*INSTRUCTION*
Write the next part of the Loudoun County school board meeting report, starting right after its final sentence.

** SUPPLIED TEXT follows **

The Tuesday meeting was the first regular public meeting since a special grand jury released a report last week detailing multiple missteps by district administrators, including then-Superintendent Scott Ziegler, in responding to the sexual assault of a female student by a male student in the girl’s bathroom of Stone Bridge High School. The same male student went on to assault another student after he was transferred to Broad Run High School.


During the public comment period, speaker after speaker blasted the board’s response to the assaults and the grand jury report.

Over 18 months after he was arrested at the board’s meeting on June 22, 2021, following a confrontation with law enforcement, Scott Smith, the father of the first sexual assault victim, returned to address the school board and demanded that division counsel Robert Falconi be fired.

“If there was a law on the book, you would be indicted,” Smith said to Falconi, referencing a portion of the grand jury report that said an indictment for witness tampering could not be considered because Virginia lacked the relevant statute.

Following his remarks, Smith told the Washington Examiner that as long as the school board supports Falconi, “there will be no peace, there will be no healing, there will be no sleeping, nothing.”

“They all knew,” Smith said. “They did their own report on this that they did not release to the public. All those school board members knew. Everybody knows this is just more cover-up, more of the same until there’s a cleaner house and more indictments and more people held accountable. We’re basically here tonight doing the same thing we were doing a year ago. Nothing has changed.”

Smith and his wife were among the dozens of speakers who addressed the board in angry and pained voices.

Ian Prior, the executive director of Fight for Schools, told the Washington Examiner shortly after addressing the board that the school district could change all the policies it wanted but that the public does not trust the board.

“Nobody is going to trust Loudoun County Public Schools as long as the seven members of the school board that were in office last year when this all happened and throughout the grand jury process are still sitting on that dais,” Prior said. “That goes for the Republicans and the Democrats on that board.”

** End of SUPPLIED TEXT **
** DATASET EXCERPT follows **

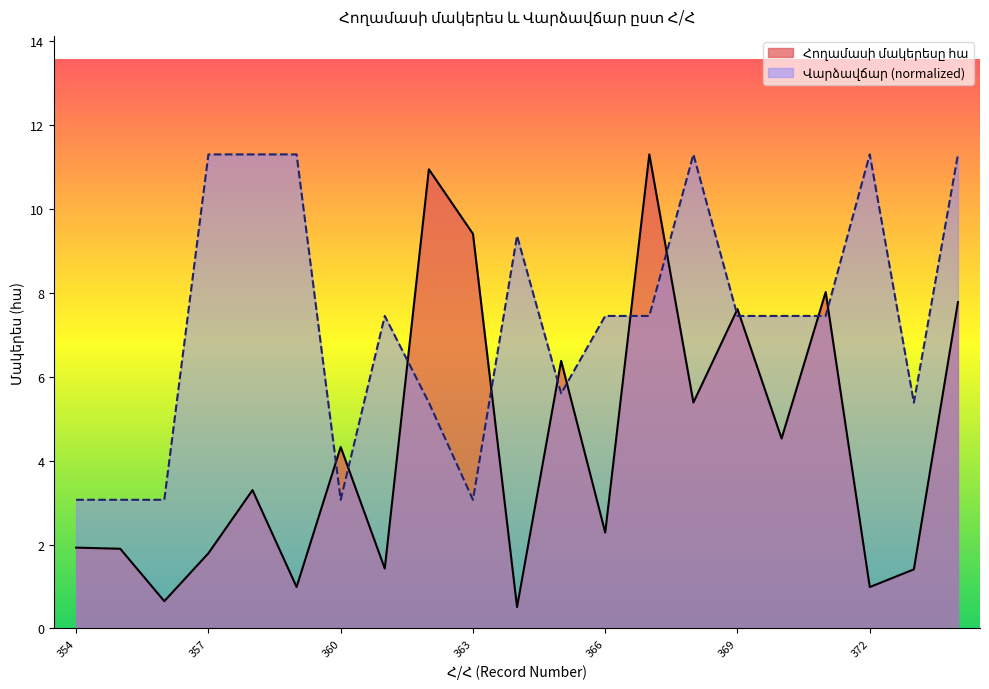

What is the difference between the Հողամասի մակերեսը հա values at 368 and 367?

5.9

** End of DATASET EXCERPT **

*RESPONSE*
The board swiftly fired Ziegler last week in the wake of the report, but on Monday, a Loudoun county judge ordered three misdemeanor indictments by the grand jury against Ziegler to be unsealed. A fourth indictment for felony perjury was handed down against the district’s public information officer, Wayde Byard.

The special grand jury had outlined several policy recommendations for the board to implement in order to improve the district’s policies to prevent similar incidents from occurring.

Prior to the public comment period, Falconi presented multiple proposed revisions to district policy based on the recommendations of the special grand jury at the meeting. The changes included modifications to the district’s technology policy, the student transfer policy, the school threat assessment policy, and the board’s code of conduct.

During the business portion of the meeting, in a notable shift from previous policy, several members of the school board expressed a willingness to support the release of a report by an independent investigation it commissioned last year into the sexual assaults. The board had previously invoked attorney-client privilege in refusing to release the report.


Releasing the independent report was first among a list of demands by Prior and Fight for Schools in a Tuesday letter to the board, a copy of which was reviewed by the Washington Examiner.

“Its release is necessary to verify subsequent claims by [Loudoun County School Board] leadership as to its incompleteness, and a critical first step to re- establish trust and confidence in this board,” Prior wrote in the letter. The group also called for Falconi to be dismissed and for the school board to change Ziegler’s firing from without cause to with cause.